Building Pomerium From Source
This document covers how to retrieve and build Pomerium from its source-code as well as how to run Pomerium using a minimal but complete configuration. One of the benefits of compiling from source is that Go supports building static binaries for a wide array of architectures and operating systems.
Prerequisites
- git
- go programming language
- A configured identity provider
- golangci-lint
Download
Retrieve the latest copy of pomerium's source code by cloning the repository.

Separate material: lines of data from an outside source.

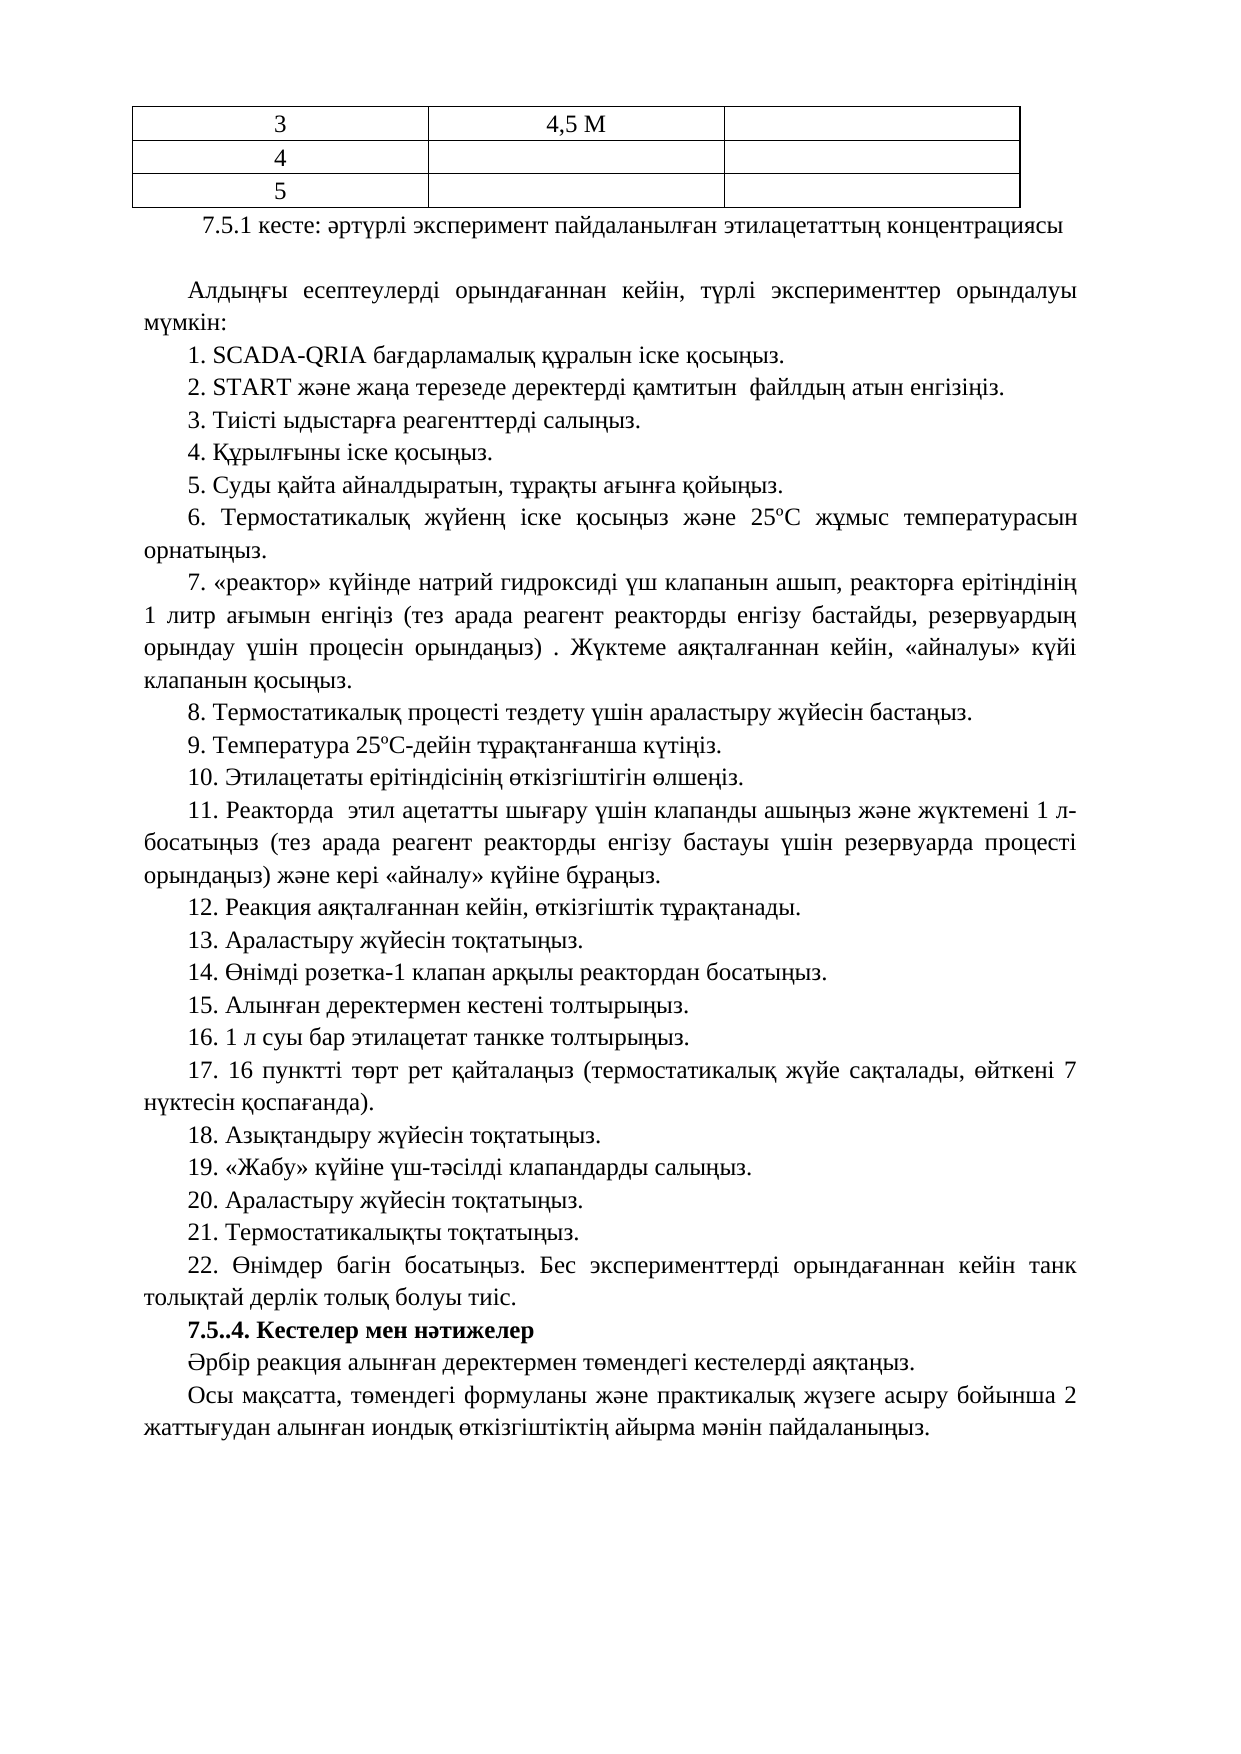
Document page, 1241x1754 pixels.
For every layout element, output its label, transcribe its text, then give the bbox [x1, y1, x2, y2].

table_cell [429, 174, 724, 207]
table_cell [725, 174, 1019, 207]
text 9. Температура 25ºC-дейін тұрақтанғанша күтіңіз. [143, 728, 1078, 760]
text 16. 1 л суы бар этилацетат танкке толтырыңыз. [143, 1020, 1078, 1053]
text 18. Азықтандыру жүйесін тоқтатыңыз. [143, 1118, 1078, 1150]
text 7.5.1 кесте: әртүрлі эксперимент пайдаланылған этилацетаттың концентрациясы [143, 208, 1078, 240]
table_cell 4 [133, 141, 428, 173]
table_cell [429, 141, 724, 173]
text 1. SCADA-QRIA бағдарламалық құралын іске қосыңыз. [143, 338, 1078, 370]
text 7.5..4. Кестелер мен нәтижелер [143, 1313, 1078, 1345]
text 21. Термостатикалықты тоқтатыңыз. [143, 1215, 1078, 1248]
text 3. Тиісті ыдыстарға реагенттерді салыңыз. [143, 403, 1078, 435]
table_cell 3 [133, 107, 428, 140]
text 10. Этилацетаты ерітіндісінің өткізгіштігін өлшеңіз. [143, 760, 1078, 793]
text 22. Өнімдер багін босатыңыз. Бес эксперименттерді орындағаннан кейін танк толықтай дерлік толық болуы тиіс. [143, 1248, 1078, 1313]
text 17. 16 пунктті төрт рет қайталаңыз (термостатикалық жүйе сақталады, өйткені 7 нүктесін қоспағанда). [143, 1053, 1078, 1118]
text Әрбір реакция алынған деректермен төмендегі кестелерді аяқтаңыз. [143, 1345, 1078, 1378]
text 7. «реактор» күйінде натрий гидроксиді үш клапанын ашып, реакторға ерітіндінің 1 литр ағымын енгіңіз (тез арада реагент реакторды енгізу бастайды, резервуардың орындау үшін процесін орындаңыз) . Жүктеме аяқталғаннан кейін, «айналуы» күйі клапанын қосыңыз. [143, 565, 1078, 695]
text 5. Суды қайта айналдыратын, тұрақты ағынға қойыңыз. [143, 468, 1078, 500]
text 12. Реакция аяқталғаннан кейін, өткізгіштік тұрақтанады. [143, 890, 1078, 923]
text 4. Құрылғыны іске қосыңыз. [143, 435, 1078, 468]
text Осы мақсатта, төмендегі формуланы және практикалық жүзеге асыру бойынша 2 жаттығудан алынған иондық өткізгіштіктің айырма мәнін пайдаланыңыз. [143, 1378, 1078, 1443]
text 6. Термостатикалық жүйенң іске қосыңыз және 25ºC жұмыс температурасын орнатыңыз. [143, 500, 1078, 565]
text 20. Араластыру жүйесін тоқтатыңыз. [143, 1183, 1078, 1215]
table_cell [725, 141, 1019, 173]
text 13. Араластыру жүйесін тоқтатыңыз. [143, 923, 1078, 955]
text 14. Өнімді розетка-1 клапан арқылы реактордан босатыңыз. [143, 955, 1078, 988]
text 19. «Жабу» күйіне үш-тәсілді клапандарды салыңыз. [143, 1150, 1078, 1183]
table_cell 4,5 M [429, 107, 724, 140]
text 8. Термостатикалық процесті тездету үшін араластыру жүйесін бастаңыз. [143, 695, 1078, 728]
text 11. Реакторда этил ацетатты шығару үшін клапанды ашыңыз және жүктемені 1 л-босатыңыз (тез арада реагент реакторды енгізу бастауы үшін резервуарда процесті орындаңыз) және кері «айналу» күйіне бұраңыз. [143, 793, 1078, 890]
text 2. START және жаңа терезеде деректерді қамтитын файлдың атын енгізіңіз. [143, 370, 1078, 403]
table_cell [725, 107, 1019, 140]
table_cell 5 [133, 174, 428, 207]
text 15. Алынған деректермен кестені толтырыңыз. [143, 988, 1078, 1020]
text Алдыңғы есептеулерді орындағаннан кейін, түрлі эксперименттер орындалуы мүмкін: [143, 273, 1078, 338]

git clone https://github.com/pomerium/pomerium.git $HOME/pomerium
Create local certs
In production, we'd use a public certificate authority such as LetsEncrypt. For local development, we can use mkcert to make locally trusted development certificates with any names you'd like.
# Install mkcert.
go install filippo.io/mkcert@latest
# Bootstrap mkcert's root certificate into your operating system's trust store.
mkcert -install
# Create your wildcard domain.
# *.localhost.pomerium.io is helper domain we've hard-coded to route to localhost
mkcert "*.localhost.pomerium.io"
Build
Build Pomerium from source in a single step using make.
cd $HOME/pomerium
make
Make will run all the tests, some code linters, then build the binary. If all is good, you should now have a freshly built Pomerium binary for your architecture and operating system in the pomerium/bin
directory.
If you don't have the prerequisites for the tests (Docker, Redis, etc) locally, you can instead run make build
to just create the binary.
Configure
Pomerium supports setting configuration variables using both environmental variables and using a configuration file. Here, we'll use a file.
Create a config file (config.yaml
). This file will be use to determine Pomerium's configuration settings, routes, and access-policies. Consider the following example:
# See detailed configuration settings : https://www.pomerium.com/docs/reference/
# this is the domain the identity provider will callback after a user authenticates
authenticate_service_url: https://authenticate.localhost.pomerium.io
# certificate settings: https://www.pomerium.com/docs/reference/certificates.html
autocert: true
# REMOVE FOR PRODUCTION
autocert_use_staging: true
# If you're using mkcert to test Pomerium locally, comment the autocert keys and uncomment
# the keys below, adjusting for your mkcert path:
# certificate_file: /home/user/.local/share/mkcert/rootCA.pem
# certificate_key_file: /user/alex/.local/share/mkcert/rootCA-key.pem
# identity provider settings : https://www.pomerium.com/docs/identity-providers.html
idp_provider: google
idp_client_id: REPLACE_ME
idp_client_secret: REPLACE_ME
# Generate 256 bit random keys e.g. `head -c32 /dev/urandom | base64`
cookie_secret: WwMtDXWaRDMBQCylle8OJ+w4kLIDIGd8W3cB4/zFFtg=
# https://pomerium.io/reference/#routes
routes:
- from: https://verify.localhost.pomerium.io
to: https://verify.pomerium.com
policy:
- allow:
or:
- email:
is: user@example.com
pass_identity_headers: true
Run
Finally, run Pomerium specifying the configuration file config.yaml
.
./bin/pomerium -config config.yaml
Browse to verify.localhost.pomerium.io
. Connections between you and verify will now be proxied and managed by Pomerium.